∞∞この続きはコーヒーと一緒に∞∞

その日その時、感じたことを感じたままに。まるで誰かと語り合うコーヒーブレイクのように。

新たなる国民栄誉賞候補

【エヴェレスト登頂】


 先日、三浦雄一郎氏が3度目のエヴェレスト登頂を果たしました。衛星経由の映像や電話のやりとりを見聞きしていると、ご本人だけでなくパーティ全体を見渡してみても、今回が最もコンディションが良かったのではないかと想像しています。
 確か5年前の第二回目は随伴していた御子息が高山病に罹り、一人下山されたのではなかったでしょうか。それはそれとして……。
 実は僕、そんな5年前の登頂後の帰朝報告会で氏の講演を聞きました。どうみても75歳には見えない屈強そうな紳士がエヴェレストへの道を写真とともに語る会でしたが、技術や装備はベストであることが当たり前。それよりも精神力やあくまでも前向きな生き方と、同時に協力してくれる多くの人々への感謝が重要というお話しだったように記憶しています。
 今回の登頂でも、テレビ電話でのインタビューに答えていらっしゃるコメントを聞いていると感謝という言葉が何度も出てきました。確かにスポンサーへのお礼が多くを占めているとは思いますが、それだけではないはず。ご家族をはじめとして応援してくれたすべての人々に感謝されているように感じました。
 周囲から見れば絶望的とも思える困難に信念をもって立ち向かい、克服してしまうためには想像を絶するような準備と決意が必要。そんな難題をひとつずつクリアして一層の自信に変えていく作業は常人では不可能に近いのではと感じています。
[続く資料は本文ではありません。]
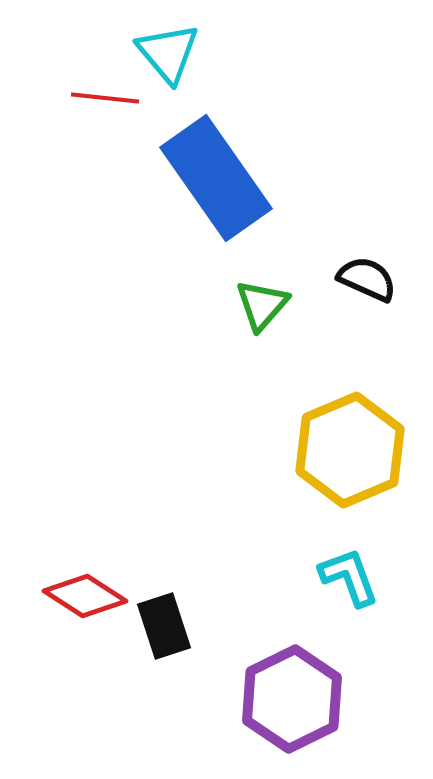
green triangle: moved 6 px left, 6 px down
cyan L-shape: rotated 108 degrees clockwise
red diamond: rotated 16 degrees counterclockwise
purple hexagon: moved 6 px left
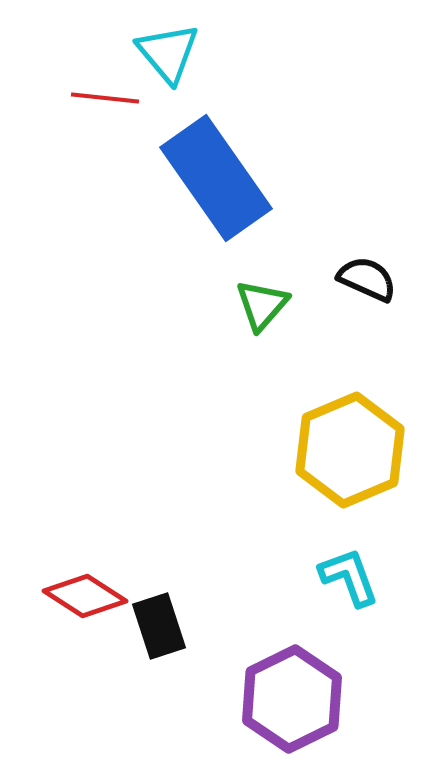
black rectangle: moved 5 px left
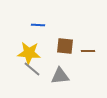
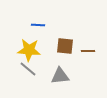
yellow star: moved 3 px up
gray line: moved 4 px left
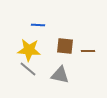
gray triangle: moved 1 px up; rotated 18 degrees clockwise
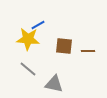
blue line: rotated 32 degrees counterclockwise
brown square: moved 1 px left
yellow star: moved 1 px left, 11 px up
gray triangle: moved 6 px left, 9 px down
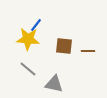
blue line: moved 2 px left; rotated 24 degrees counterclockwise
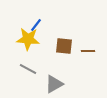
gray line: rotated 12 degrees counterclockwise
gray triangle: rotated 42 degrees counterclockwise
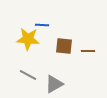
blue line: moved 6 px right; rotated 56 degrees clockwise
gray line: moved 6 px down
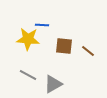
brown line: rotated 40 degrees clockwise
gray triangle: moved 1 px left
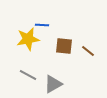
yellow star: rotated 15 degrees counterclockwise
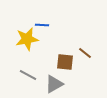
yellow star: moved 1 px left
brown square: moved 1 px right, 16 px down
brown line: moved 3 px left, 2 px down
gray triangle: moved 1 px right
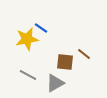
blue line: moved 1 px left, 3 px down; rotated 32 degrees clockwise
brown line: moved 1 px left, 1 px down
gray triangle: moved 1 px right, 1 px up
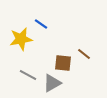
blue line: moved 4 px up
yellow star: moved 6 px left
brown square: moved 2 px left, 1 px down
gray triangle: moved 3 px left
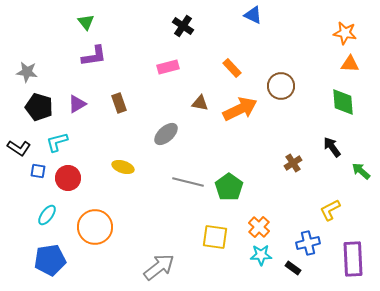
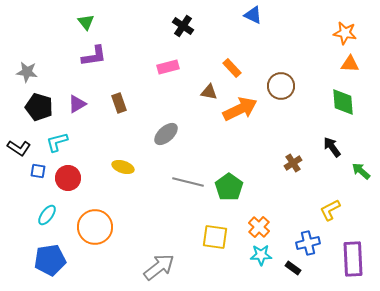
brown triangle: moved 9 px right, 11 px up
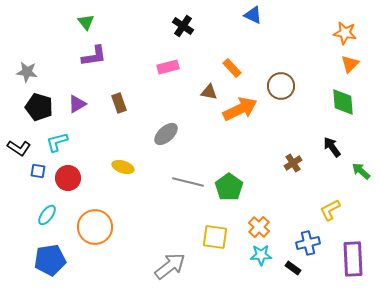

 こんな冒険家こそ国民栄誉賞の候補にすべきではないかと思い始めています。一芸を極めた芸術家や文化人には無形文化財(いわゆる人間国宝)という賞があります。しかし氏は究極のアスリート。栄誉を賞するなら国民栄誉賞が最適ではないでしょうか。なにも野球選手ばかりが対象ではないはずです。
 体力も信念も計画性も……、何もかもが秀でていないと80歳で3度目のエヴェレスト登頂という偉業は達成できません。
 政府や関係官庁の皆さん、ぜひとも氏を国民栄誉賞候補として考慮していただきたいのですが、いかがでしょう。